The Maps Behind Our Video Games

The video games we play are made by people who live and work around the world. But how often do we think about that aspect of this most international of collaborative art forms? I made some maps. I thought it might help.

Here, for example, are the locations of the development studios (down to the city; no street addresses) behind the most recent big-budget Assassin’s Creed game, Assassin’s Creed Unity. The lead studio, Ubisoft Montreal is in red.

Click the pulldown menu to see the full list of cities.

Ubisoft, a French company that sells heaps of games in the US, is known for their multi-studio, globe-spanning development projects. Here’s the breakdown for another big one from them, last year’s surprisingly good Assassin’s Creed Rogue (the lead dev studio for this one is in Sofia, Bulgaria).

One of the cool things about game development is that even small teams can be located all over the map and still collaborate.

Let’s look at Discord Games, a small team working on the upcoming action-platformer-exploration game Chasm. The top people on Chasm are in Atlanta and Baltimore, with their musician working out of Pittsburgh and artists in San Mateo and Sao Paulo.

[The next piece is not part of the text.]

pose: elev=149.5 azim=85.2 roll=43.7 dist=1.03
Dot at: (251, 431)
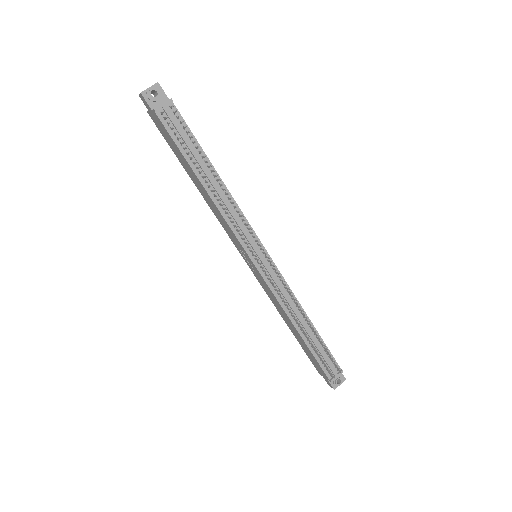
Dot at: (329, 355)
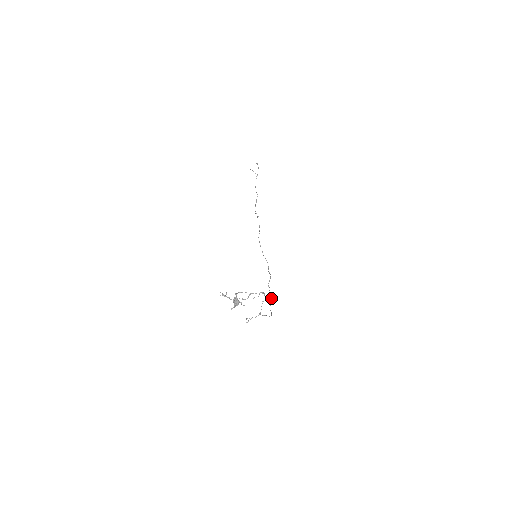
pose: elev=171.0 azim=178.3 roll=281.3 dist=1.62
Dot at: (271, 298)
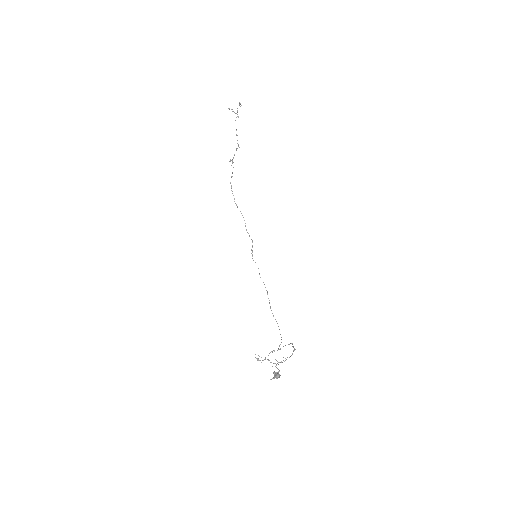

I recently got a demo of the upcoming brawler Cuphead (the game that looks like 1930s cartoons). I probably shouldn’t have been surprised when one of the StudioMDHR developers who is working on the game told me that StudioMDHR is actually located all over the map — mostly all over the Canadian and U.S. map.

Cuphead is led by brothers, one based in Oakville, Ontario, the other in Regina Saskatchwan. The game’s composer and background artist are in Toronto, the inker is in Oakville, the digital painter in Saskatoon and the animators are in Vancouver, Oakland and New York. The game’s “inbetween artist” (great title!) is in San Francisco.

Your favourite movies might all be some the same few countries, but doubtless your favourite games are from many more. Tetris brought us Russian style. Pokémon, among thousands of games before and after it, brought us influence from Japan. Sim City was California. Populous was England. Flappy Bird came from Vietnam, Minecraft from Sweden. Street Fighter and Mortal Kombat, the Pepsi and Coke of fighting games? They were born in Osaka and Chicago.

These days, whether we think about it or not, gamers absorb a breadth of international influence that is at least a shade more arthouse than multiplex. It may not always show up in the finished games, but we’re playing stuff that’s been made all over the globe. Take the Xbox One launch, for example. The system launched in late 2013 with well over a dozen games, eight of which were published by Microsoft but developed by studios headquartered around the world.

Apologies for the low-res icons here, but take a look at the international origins of the Xbox One’s first-party launch games:

And here’s a map of the studios behind the first-party PlayStation 4 launch games. Fewer games, but still far-flung.

I could go on, but I would rather that you did!